### Texte extrait
_ _ _ _
Intervention de Joël Giraud

Séance en hémicycle du lundi 21 octobre 2019 à 16h00
Projet de loi de finances pour 2020 — Article 36 et débat sur le prélèvement européen

Photo issue du site de l'Assemblée nationale ou de WikipediaJoël Giraud, rapporteur général de la commission des finances, de l'économie générale et du contrôle budgétaire :

Quelques mois nous séparent désormais du renouvellement, au printemps dernier, du Parlement européen, au terme d'élections marquées par le rebond de la participation des Européens. Si la configuration politique qui en ressort est plus complexe et moins stable que sous la législature précédente, et si l'euroscepticisme a progressé dans certains pays, les citoyens européens ont montré, dans leur majorité, leur attachement à l'Union européenne, à ses acquis et à ses capacités de progrès.

Le débat de cet après-midi a précisément pour objet d'éclairer notre vote sur la contribution de la France au financement des politiques de l'Union. Il nous appartient, en tant que représentants de la nation, de consentir au prélèvement de cette contribution sur nos recettes nationales.
_ _ _ _
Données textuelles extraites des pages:

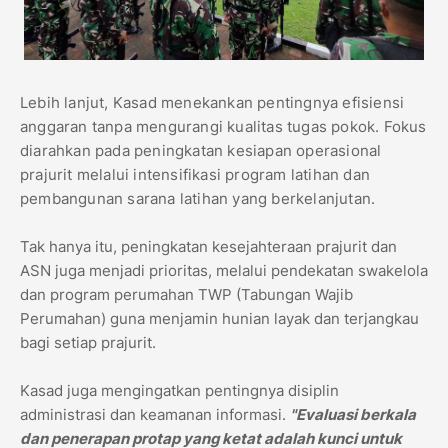
Lebih lanjut, Kasad menekankan pentingnya efisiensi
anggaran tanpa mengurangi kualitas tugas pokok. Fokus
diarahkan pada peningkatan kesiapan operasional
prajurit melalui intensifikasi program latihan dan
pembangunan sarana latihan yang berkelanjutan.
Tak hanya itu, peningkatan kesejahteraan prajurit dan
ASN juga menjadi prioritas, melalui pendekatan swakelola
dan program perumahan TWP (Tabungan Wajib
Perumahan) guna menjamin hunian layak dan terjangkau
bagi setiap prajurit.
Kasad juga mengingatkan pentingnya disiplin
administrasi dan keamanan informasi.
"Evaluasi berkala
dan penerapan protap yang ketat adalah kunci untuk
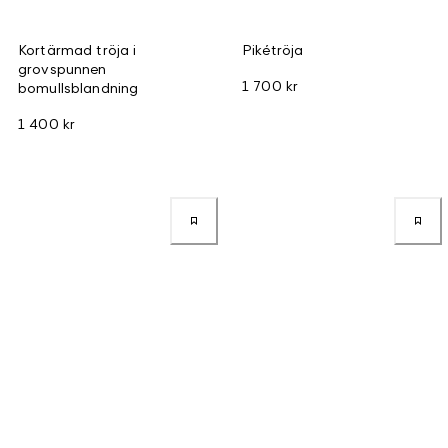
Kortärmad tröja i
Pikétröja
grovspunnen
1 700 kr
bomullsblandning
1 400 kr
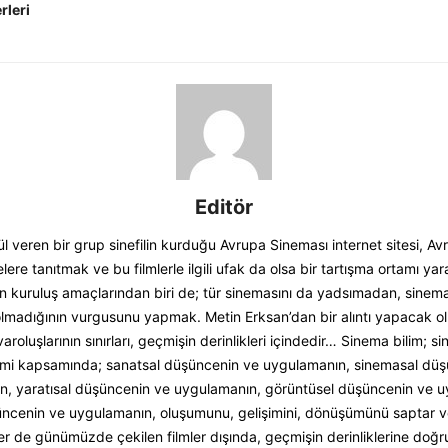
rleri
Editör
 veren bir grup sinefilin kurduğu Avrupa Sineması internet sitesi, Av
elere tanıtmak ve bu filmlerle ilgili ufak da olsa bir tartışma ortamı y
in kuruluş amaçlarından biri de; tür sinemasını da yadsımadan, sinem
lmadığının vurgusunu yapmak. Metin Erksan’dan bir alıntı yapacak olu
varoluşlarının sınırları, geçmişin derinlikleri içindedir… Sinema bilim; s
imi kapsamında; sanatsal düşüncenin ve uygulamanın, sinemasal dü
n, yaratısal düşüncenin ve uygulamanın, görüntüsel düşüncenin ve u
ncenin ve uygulamanın, oluşumunu, gelişimini, dönüşümünü saptar ve
er de günümüzde çekilen filmler dışında, geçmişin derinliklerine doğru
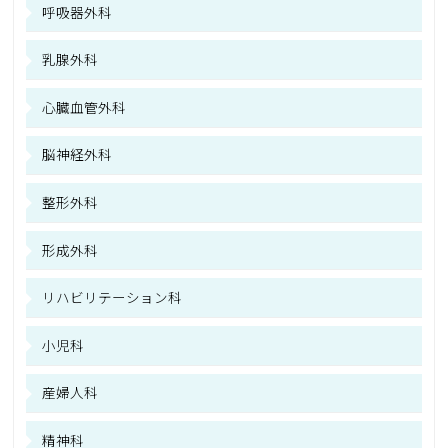
呼吸器外科
乳腺外科
心臓血管外科
脳神経外科
整形外科
形成外科
リハビリテーション科
小児科
産婦人科
精神科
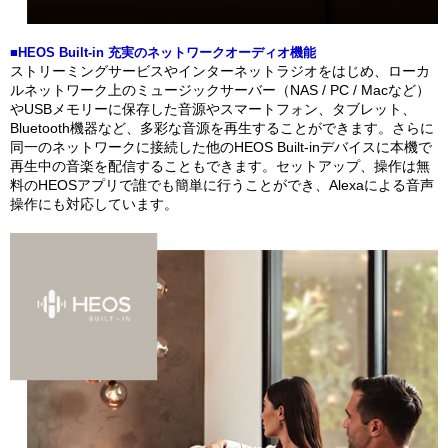
■HEOS Built-in 充実のネットワークオーディオ機能
ストリーミングサービスやインターネットラジオをはじめ、ローカ
ルネットワーク上のミュージックサーバー（NAS / PC / Macなど）
やUSBメモリーに保存した音源やスマートフォン、タブレット、
Bluetooth機器など、多彩な音源を再生することができます。さらに
同一のネットワークに接続した他のHEOS Built-inデバイスに本機で
再生中の音楽を配信することもできます。セットアップ、操作は無
料のHEOSアプリで誰でも簡単に行うことができ、Alexaによる音声
操作にも対応しています。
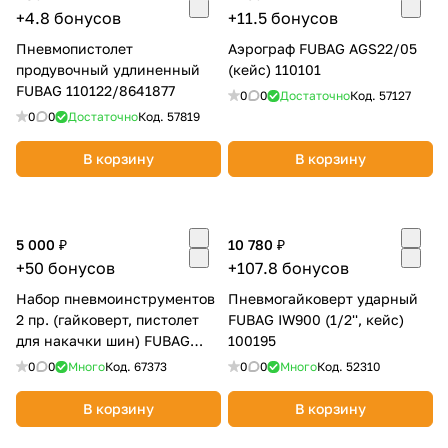
+4.8 бонусов
+11.5 бонусов
об оплате Плайтом
Пневмопистолет
Аэрограф FUBAG AGS22/05
продувочный удлиненный
(кейс) 110101
FUBAG 110122/8641877
0
0
Достаточно
Код.
57127
0
0
Достаточно
Код.
57819
Остались вопросы?
25
8 800 302-02-51
В корзину
В корзину
plait.ru
раз в 2
недели
5 000 ₽
10 780 ₽
+50 бонусов
+107.8 бонусов
Набор пневмоинструментов
Пневмогайковерт ударный
2 пр. (гайковерт, пистолет
FUBAG IW900 (1/2'', кейс)
для накачки шин) FUBAG
100195
120105
0
0
Много
Код.
67373
0
0
Много
Код.
52310
В корзину
В корзину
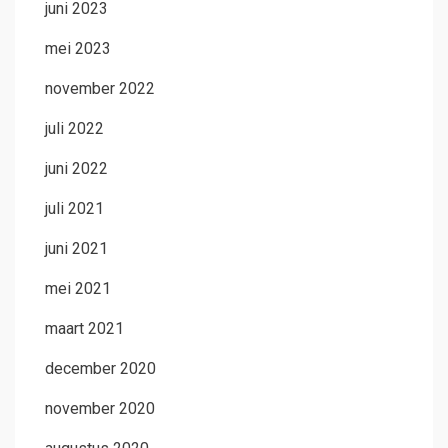
juni 2023
mei 2023
november 2022
juli 2022
juni 2022
juli 2021
juni 2021
mei 2021
maart 2021
december 2020
november 2020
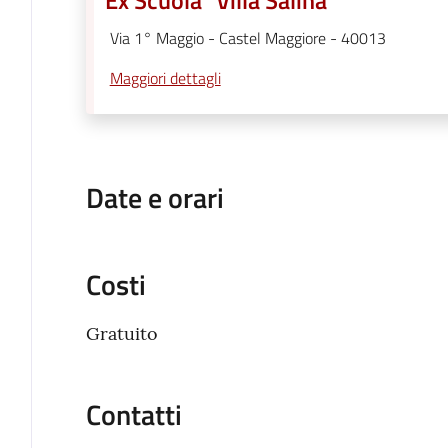
Via 1° Maggio - Castel Maggiore - 40013
Maggiori dettagli
Date e orari
Costi
Gratuito
Contatti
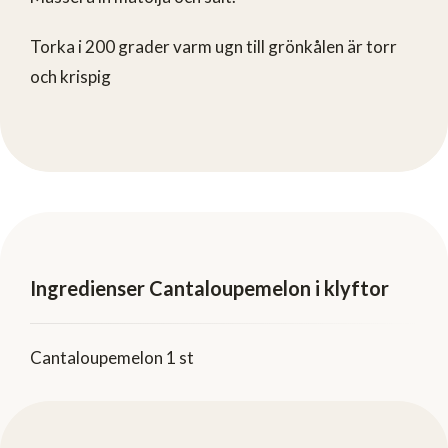
Torka i 200 grader varm ugn till grönkålen är torr
och krispig
Ingredienser Cantaloupemelon i klyftor
Cantaloupemelon 1 st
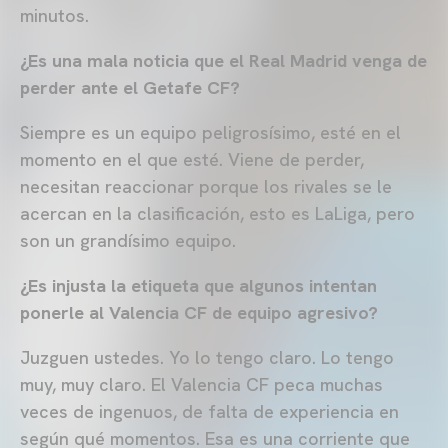
minutos.
¿Es una mala noticia que el Real Madrid venga de
perder ante el Getafe CF?
Siempre es un equipo peligrosísimo, esté en el
momento en el que esté. Viene de perder,
necesitan reaccionar porque los rivales se le
acercan en la clasificación, esto es LaLiga, pero
son un grandísimo equipo.
¿Es injusta la etiqueta que algunos intentan
ponerle al Valencia CF de equipo agresivo?
Juzguen ustedes. Yo lo tengo claro. Lo tengo
muy, muy claro. El Valencia CF peca muchas
veces de ingenuos, de falta de experiencia en
según qué momentos. Esa es una corriente que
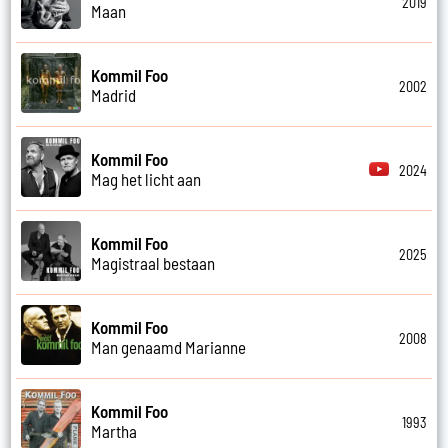
2019
Maan
Kommil Foo
2002
Madrid
Kommil Foo
2024
Mag het licht aan
Kommil Foo
2025
Magistraal bestaan
Kommil Foo
2008
Man genaamd Marianne
Kommil Foo
1993
Martha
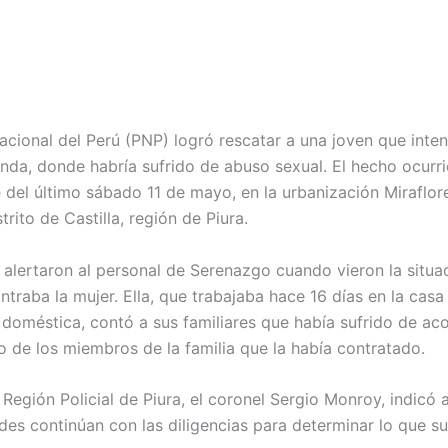
Nacional del Perú (PNP) logró rescatar a una joven que inte
enda, donde habría sufrido de abuso sexual. El hecho ocurri
del último sábado 11 de mayo, en la urbanización Miraflor
strito de Castilla, región de Piura.
 alertaron al personal de Serenazgo cuando vieron la situac
ntraba la mujer. Ella, que trabajaba hace 16 días en la cas
 doméstica, contó a sus familiares que había sufrido de ac
o de los miembros de la familia que la había contratado.
a Región Policial de Piura, el coronel Sergio Monroy, indicó 
ades continúan con las diligencias para determinar lo que s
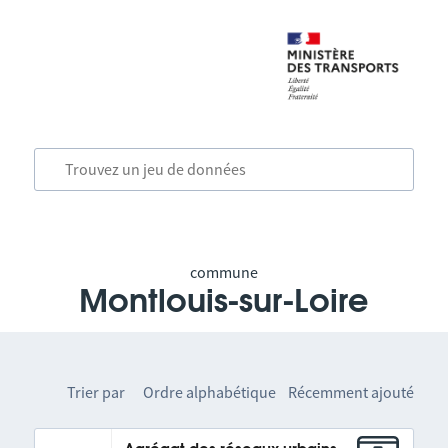
commune
Montlouis-sur-Loire
Trier par
Ordre alphabétique
Récemment ajouté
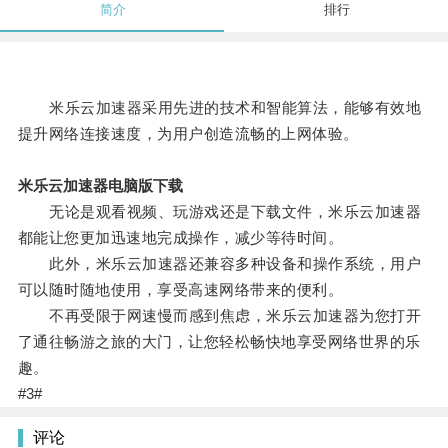
简介
排行
米乐云加速器采用先进的技术和智能算法，能够有效地
提升网络连接速度，为用户创造流畅的上网体验。
米乐云加速器电脑版下载
无论是观看视频、玩游戏还是下载文件，米乐云加速器
都能让您更加迅速地完成操作，减少等待时间。
此外，米乐云加速器还兼容多种设备和操作系统，用户
可以随时随地使用，享受高速网络带来的便利。
不再受限于网速慢而感到焦虑，米乐云加速器为您打开
了通往畅游之旅的大门，让您轻松畅快地享受网络世界的乐
趣。
#3#
评论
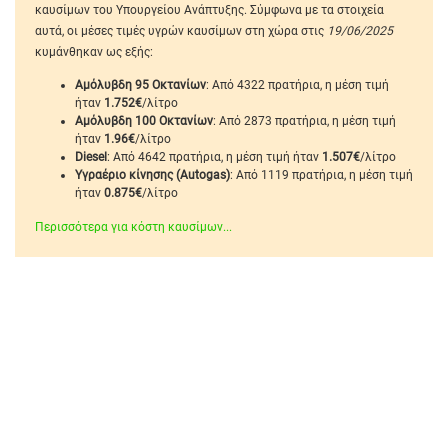
καυσίμων του Υπουργείου Ανάπτυξης. Σύμφωνα με τα στοιχεία
αυτά, οι μέσες τιμές υγρών καυσίμων στη χώρα στις
19/06/2025
κυμάνθηκαν ως εξής:
Αμόλυβδη 95 Οκτανίων
: Από 4322 πρατήρια, η μέση τιμή
ήταν
1.752€
/λίτρο
Αμόλυβδη 100 Οκτανίων
: Από 2873 πρατήρια, η μέση τιμή
ήταν
1.96€
/λίτρο
Diesel
: Από 4642 πρατήρια, η μέση τιμή ήταν
1.507€
/λίτρο
Υγραέριο κίνησης (Autogas)
: Από 1119 πρατήρια, η μέση τιμή
ήταν
0.875€
/λίτρο
Περισσότερα για κόστη καυσίμων...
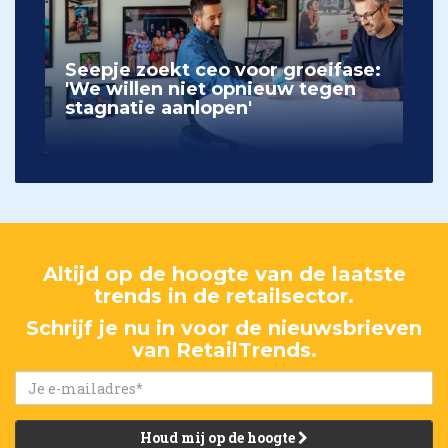
Seepje zoekt ceo voor groeifase:
'We willen niet opnieuw tegen
stagnatie aanlopen'
Altijd op de hoogte van de laatste
trends in de retailsector.
Schrijf je nu in voor de nieuwsbrieven
van RetailTrends.
Houd mij op de hoogte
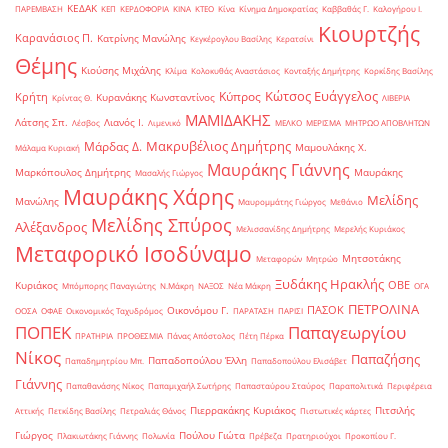
ΚΕΔΑΚ
ΠΑΡΕΜΒΑΣΗ
ΚΕΠ
ΚΕΡΔΟΦΟΡΙΑ
ΚΙΝΑ
ΚΤΕΟ
Κίνα
Κίνημα Δημοκρατίας
Καββαθάς Γ.
Καλογήρου Ι.
Κιουρτζής
Καρανάσιος Π.
Κατρίνης Μανώλης
Κεγκέρογλου Βασίλης
Κερατσίνι
Θέμης
Κιούσης Μιχάλης
Κλίμα
Κολοκυθάς Αναστάσιος
Κονταξής Δημήτρης
Κορκίδης Βασίλης
Κώτσος Ευάγγελος
Κύπρος
Κρήτη
Κυρανάκης Κωνσταντίνος
Κρίντας Θ.
ΛΙΒΕΡΙΑ
ΜΑΜΙΔΑΚΗΣ
Λάτσης Σπ.
Λιανός Ι.
Λέσβος
Λιμενικό
ΜΕΛΚΟ
ΜΕΡΙΣΜΑ
ΜΗΤΡΩΟ ΑΠΟΒΛΗΤΩΝ
Μακρυβέλιος Δημήτρης
Μάρδας Δ.
Μαμουλάκης Χ.
Μάλαμα Κυριακή
Μαυράκης Γιάννης
Μαρκόπουλος Δημήτρης
Μαυράκης
Μασαλής Γιώργος
Μαυράκης Χάρης
Μελίδης
Μανώλης
Μαυρομμάτης Γιώργος
Μεθάνιο
Μελίδης Σπύρος
Αλέξανδρος
Μελισσανίδης Δημήτρης
Μερελής Κυριάκος
Μεταφορικό Ισοδύναμο
Μητσοτάκης
Μεταφορών
Μητρώο
Ξυδάκης Ηρακλής
ΟΒΕ
Κυριάκος
Μπόμπορης Παναγιώτης
Ν.Μάκρη
ΝΑΞΟΣ
Νέα Μάκρη
ΟΓΑ
ΠΕΤΡΟΛΙΝΑ
ΠΑΣΟΚ
Οικονόμου Γ.
ΟΟΣΑ
ΟΦΑΕ
Οικονομικός Ταχυδρόμος
ΠΑΡΑΤΑΣΗ
ΠΑΡΙΣΙ
ΠΟΠΕΚ
Παπαγεωργίου
ΠΡΑΤΗΡΙΑ
ΠΡΟΘΕΣΜΙΑ
Πάνας Απόστολος
Πέτη Πέρκα
Νίκος
Παπαζήσης
Παπαδοπούλου Έλλη
Παπαδημητρίου Μπ.
Παπαδοπούλου Ελισάβετ
Γιάννης
Παπαθανάσης Νίκος
Παπαμιχαήλ Σωτήρης
Παπασταύρου Σταύρος
Παραπολιτικά
Περιφέρεια
Πιερρακάκης Κυριάκος
Πιτσιλής
Αττικής
Πετκίδης Βασίλης
Πετραλιάς Θάνος
Πιστωτικές κάρτες
Γιώργος
Πούλου Γιώτα
Πλακιωτάκης Γιάννης
Πολωνία
Πρέβεζα
Πρατηριούχοι
Προκοπίου Γ.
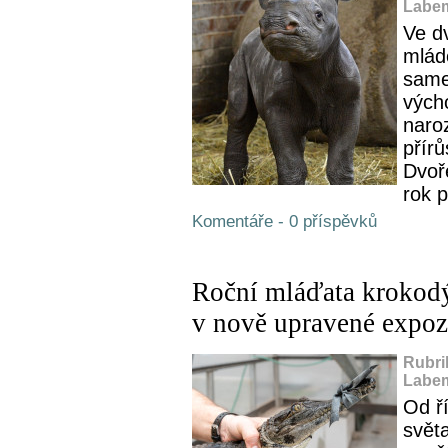
Labem
Ve dv
mlád
same
vých
naro
přír
Dvoř
rok p
Komentáře - 0 příspěvků
Roční mláďata krokodýl
v nově upravené expoz
Rubri
Labem
Od ř
svět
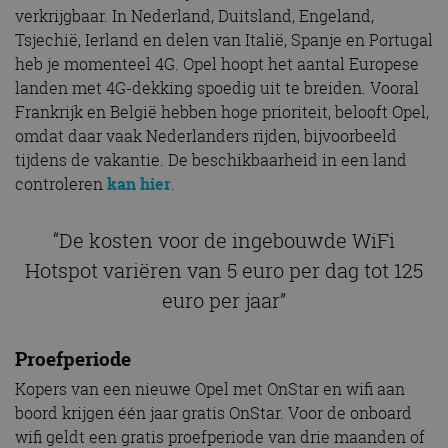
verkrijgbaar. In Nederland, Duitsland, Engeland,
Tsjechië, Ierland en delen van Italië, Spanje en Portugal
heb je momenteel 4G. Opel hoopt het aantal Europese
landen met 4G-dekking spoedig uit te breiden. Vooral
Frankrijk en België hebben hoge prioriteit, belooft Opel,
omdat daar vaak Nederlanders rijden, bijvoorbeeld
tijdens de vakantie. De beschikbaarheid in een land
controleren
kan hier
.
“De kosten voor de ingebouwde WiFi
Hotspot variëren van 5 euro per dag tot 125
euro per jaar”
Proefperiode
Kopers van een nieuwe Opel met OnStar en wifi aan
boord krijgen één jaar gratis OnStar. Voor de onboard
wifi geldt een gratis proefperiode van drie maanden of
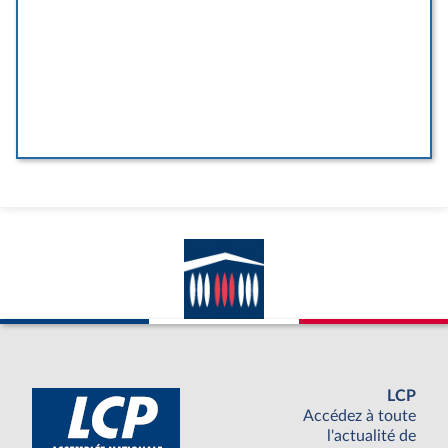
LCP
Accédez à toute
l'actualité de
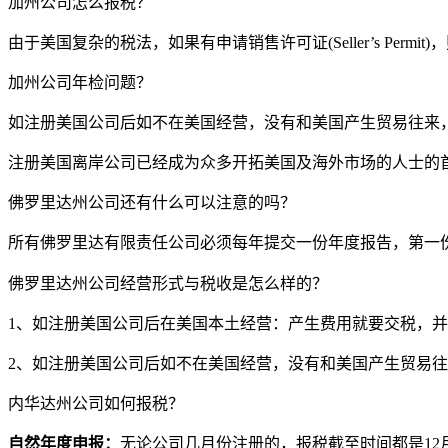
加州公司怎么报税？
由于美国复杂的税法，如果有申请销售许可证(Seller’s Per
加州公司年检问题？
如注册美国公司后如不在美国经营，没有和美国产生贸易往来
注册美国离岸公司已经成为众多开拓美国及海外市场的人士的
佛罗里达州公司还有什么可以注意的吗？
所有佛罗里达有限责任公司必须每年提交一份年度报告，第一
佛罗里达州公司经营形式与税收是怎么样的？
1、如注册美国公司后在美国本土经营：产生费用就要交税，
2、如注册美国公司后如不在美国经营，没有和美国产生贸易
内华达州公司如何报税？
自然年度申报：
无论公司几月份注册的，报税截至时间都是12月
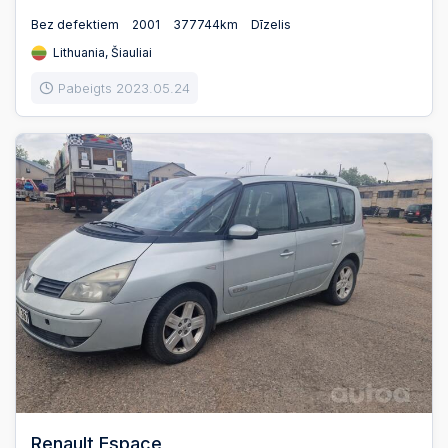
Bez defektiem
2001
377744km
Dīzelis
Lithuania, Šiauliai
Pabeigts 2023.05.24
Renault Espace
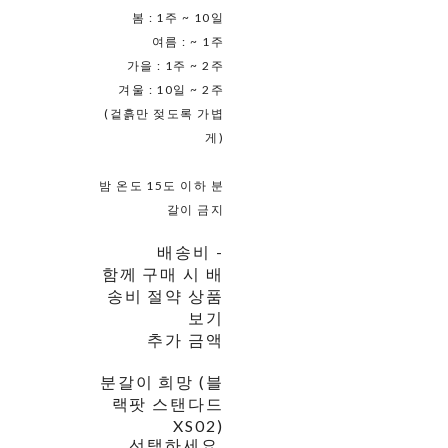
봄 : 1주 ~ 10일
여름 : ~ 1주
가을 : 1주 ~ 2주
겨울 : 10일 ~ 2주
(겉흙만 젖도록 가볍
게)
밤 온도 15도 이하 분
갈이 금지
배송비
-
함께 구매 시 배
송비 절약 상품
보기
추가 금액
분갈이 희망 (블
랙팟 스탠다드
XS02)
선택하세요.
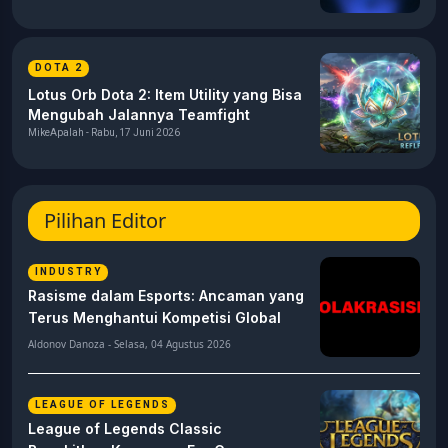
DOTA 2
Lotus Orb Dota 2: Item Utility yang Bisa
Mengubah Jalannya Teamfight
MikeApalah - Rabu, 17 Juni 2026
Pilihan Editor
INDUSTRY
Rasisme dalam Esports: Ancaman yang
Terus Menghantui Kompetisi Global
Aldonov Danoza - Selasa, 04 Agustus 2026
LEAGUE OF LEGENDS
League of Legends Classic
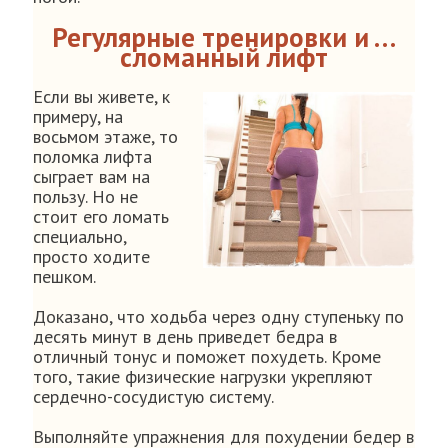
Регулярные тренировки и …
сломанный лифт
Если вы живете, к
примеру, на
восьмом этаже, то
поломка лифта
сыграет вам на
пользу. Но не
стоит его ломать
специально,
просто ходите
пешком.
Доказано, что ходьба через одну ступеньку по
десять минут в день приведет бедра в
отличный тонус и поможет похудеть. Кроме
того, такие физические нагрузки укрепляют
сердечно-сосудистую систему.
Выполняйте упражнения для похудении бедер в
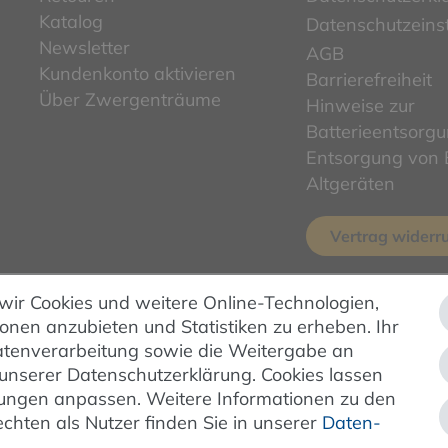
Katalog
Datenschutzeins
Newsletter
AGB
Kundenkonto aktivieren
Barrierefreiheit
Über Zwergenträume
Hinweise zur
Batterieentsorg
Entsorgung von E
Altgeräten
Vertrag widerr
 wir Cookies und weitere Online-Technologien,
ZAHLUNG & VERSAND
ionen anzubieten und Statistiken zu erheben. Ihr
 Datenverarbeitung sowie die Weitergabe an
 unserer Datenschutzerklärung. Cookies lassen
ellungen anpassen. Weitere Informationen zu den
hten als Nutzer finden Sie in unserer
Daten­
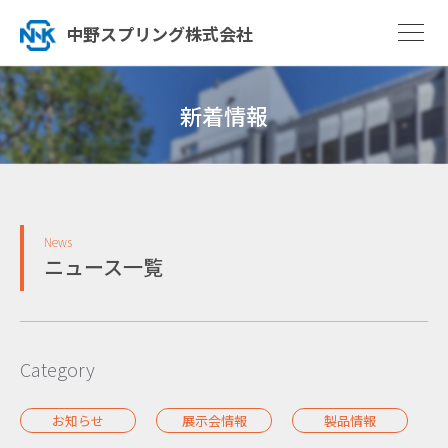
中野スプリング株式会社
新着情報
News
ニュース一覧
Category
お知らせ
展示会情報
製品情報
_ _ _ _
### Consigne écrite A
Répondez aux questions suivantes d'après l'intervention sur le prélèvement européen.
(i) À quelle date et à quelle heure la séance en hémicycle a-t-elle eu lieu ?
(ii) Quelle fonction Joël Giraud exerce-t-il ?
(iii) Quel fait a marqué les élections du Parlement européen au printemps ?
### Consigne écrite B
Prolongez l'intervention sur le prélèvement européen au-delà de sa dernière phrase.
Les items constituent un matériau distinct de l'intervention sur le prélèvement européen.

### Résultat de l'exercice A
(i) Le lundi 21 octobre 2019 à 16h00.
(ii) Il est rapporteur général de la commission des finances, de l'économie générale et du contrôle budgétaire.
(iii) Le rebond de la participation des Européens.

### Résultat de l'exercice B
De même que l'article 1er de nos projets de loi de finances, qui garantit le consentement à l'impôt, l'article 36 du PLF pour 2020, consacré au prélèvement sur recettes – PSR – au profit de l'Union européenne, a en outre une portée politique. Nous sommes amenés à apprécier le montant de ce prélèvement qui, dans chaque PLF, n'est qu'un ordre de grandeur indicatif : son montant effectif précis dépendra en effet de règles de ressources fixées par les traités et les engagements budgétaires de l'Union, ainsi que des débats budgétaires européens à venir. Nous sommes également amenés à constater l'importance que revêt le vote annuel de l'Assemblée nationale en faveur de la participation matérielle de la France au projet européen.

Ce vote n'est en rien une affaire isolée et hors norme au sein du travail parlementaire français. La prise en compte par l'Assemblée nationale de l'action de l'Union est quotidienne et constante. Droit français et droit européen sont fortement imbriqués et évoluent au gré d'influences réciproques qui s'accentuent – nous le constatons lors de l'examen de nos textes nationaux. L'évaluation parlementaire de nos politiques publiques, même lorsque ces dernières sont éloignées des compétences des institutions européennes, gagne en acuité lorsqu'elle se connecte aux principes et aux pratiques de nos voisins européens.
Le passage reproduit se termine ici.